TASK DESCRIPTION:
Your reply should reproduce the data below without a single alteration, apart from dropping the images.

(Collected data)
* * * * * * * * *

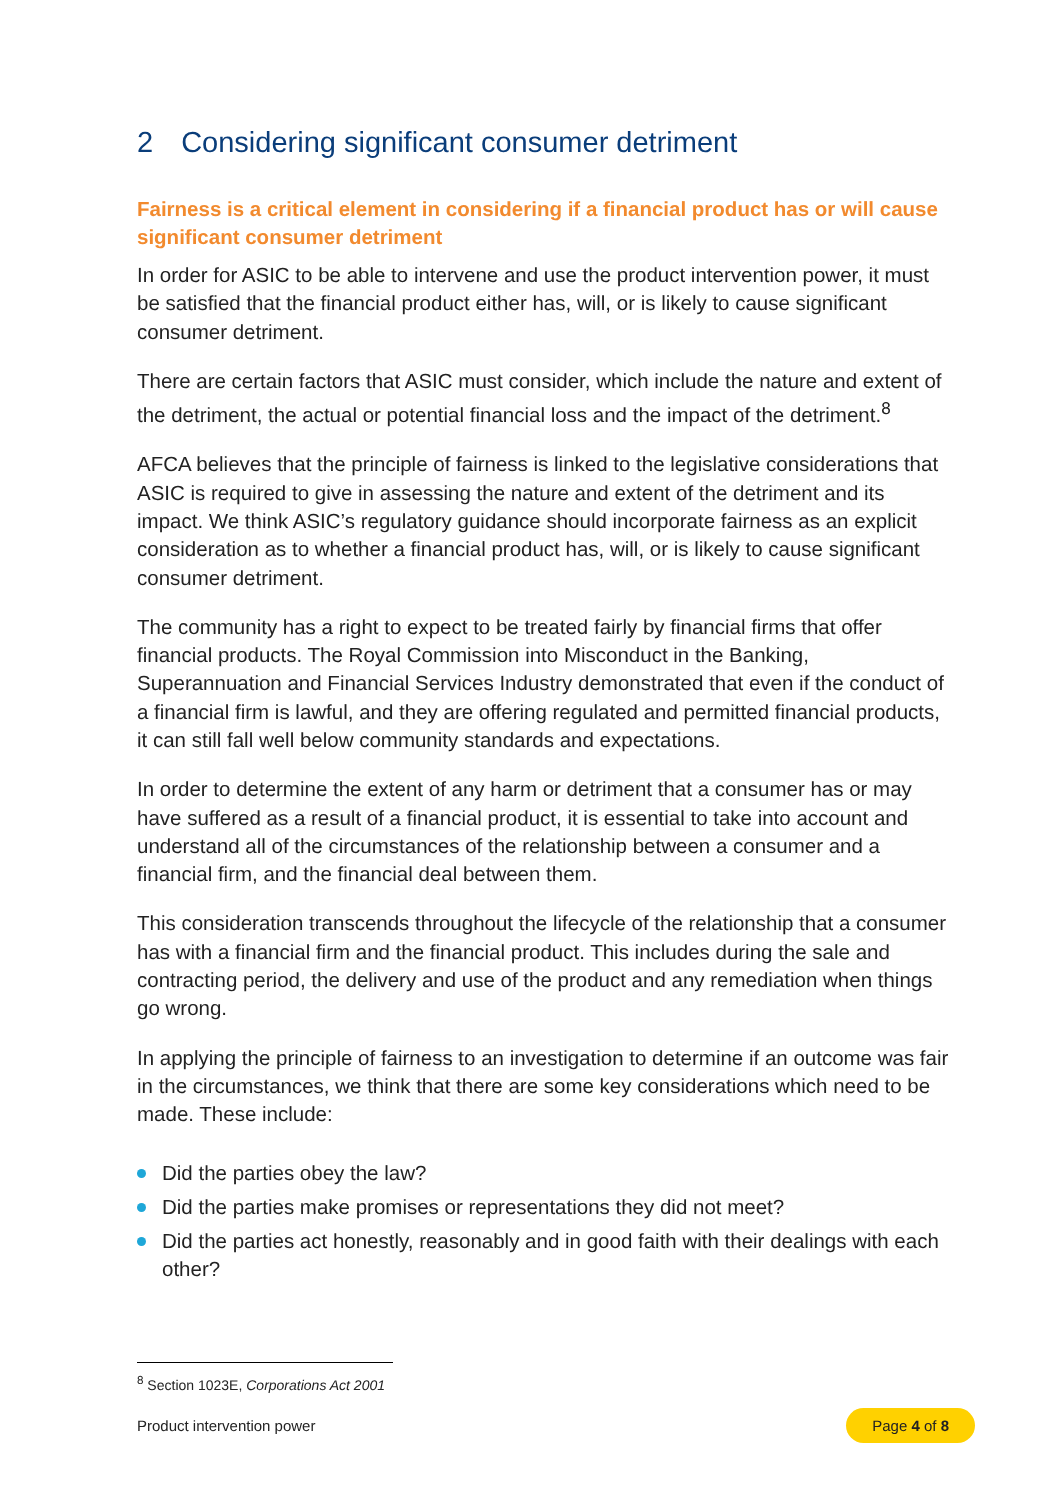2 Considering significant consumer detriment
Fairness is a critical element in considering if a financial product has or will cause significant consumer detriment
In order for ASIC to be able to intervene and use the product intervention power, it must be satisfied that the financial product either has, will, or is likely to cause significant consumer detriment.
There are certain factors that ASIC must consider, which include the nature and extent of the detriment, the actual or potential financial loss and the impact of the detriment.<sup>8</sup>
AFCA believes that the principle of fairness is linked to the legislative considerations that ASIC is required to give in assessing the nature and extent of the detriment and its impact. We think ASIC’s regulatory guidance should incorporate fairness as an explicit consideration as to whether a financial product has, will, or is likely to cause significant consumer detriment.
The community has a right to expect to be treated fairly by financial firms that offer financial products. The Royal Commission into Misconduct in the Banking, Superannuation and Financial Services Industry demonstrated that even if the conduct of a financial firm is lawful, and they are offering regulated and permitted financial products, it can still fall well below community standards and expectations.
In order to determine the extent of any harm or detriment that a consumer has or may have suffered as a result of a financial product, it is essential to take into account and understand all of the circumstances of the relationship between a consumer and a financial firm, and the financial deal between them.
This consideration transcends throughout the lifecycle of the relationship that a consumer has with a financial firm and the financial product. This includes during the sale and contracting period, the delivery and use of the product and any remediation when things go wrong.
In applying the principle of fairness to an investigation to determine if an outcome was fair in the circumstances, we think that there are some key considerations which need to be made. These include:
Did the parties obey the law?
Did the parties make promises or representations they did not meet?
Did the parties act honestly, reasonably and in good faith with their dealings with each other?
<sup>8</sup> Section 1023E, Corporations Act 2001
Product intervention power Page 4 of 8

* * * * * * * * *

SOLUTION:
2 Considering significant consumer detriment
Fairness is a critical element in considering if a financial product has or will cause significant consumer detriment
In order for ASIC to be able to intervene and use the product intervention power, it must be satisfied that the financial product either has, will, or is likely to cause significant consumer detriment.
There are certain factors that ASIC must consider, which include the nature and extent of the detriment, the actual or potential financial loss and the impact of the detriment.<sup>8</sup>
AFCA believes that the principle of fairness is linked to the legislative considerations that ASIC is required to give in assessing the nature and extent of the detriment and its impact. We think ASIC’s regulatory guidance should incorporate fairness as an explicit consideration as to whether a financial product has, will, or is likely to cause significant consumer detriment.
The community has a right to expect to be treated fairly by financial firms that offer financial products. The Royal Commission into Misconduct in the Banking, Superannuation and Financial Services Industry demonstrated that even if the conduct of a financial firm is lawful, and they are offering regulated and permitted financial products, it can still fall well below community standards and expectations.
In order to determine the extent of any harm or detriment that a consumer has or may have suffered as a result of a financial product, it is essential to take into account and understand all of the circumstances of the relationship between a consumer and a financial firm, and the financial deal between them.
This consideration transcends throughout the lifecycle of the relationship that a consumer has with a financial firm and the financial product. This includes during the sale and contracting period, the delivery and use of the product and any remediation when things go wrong.
In applying the principle of fairness to an investigation to determine if an outcome was fair in the circumstances, we think that there are some key considerations which need to be made. These include:
Did the parties obey the law?
Did the parties make promises or representations they did not meet?
Did the parties act honestly, reasonably and in good faith with their dealings with each other?
<sup>8</sup> Section 1023E, Corporations Act 2001
Product intervention power Page 4 of 8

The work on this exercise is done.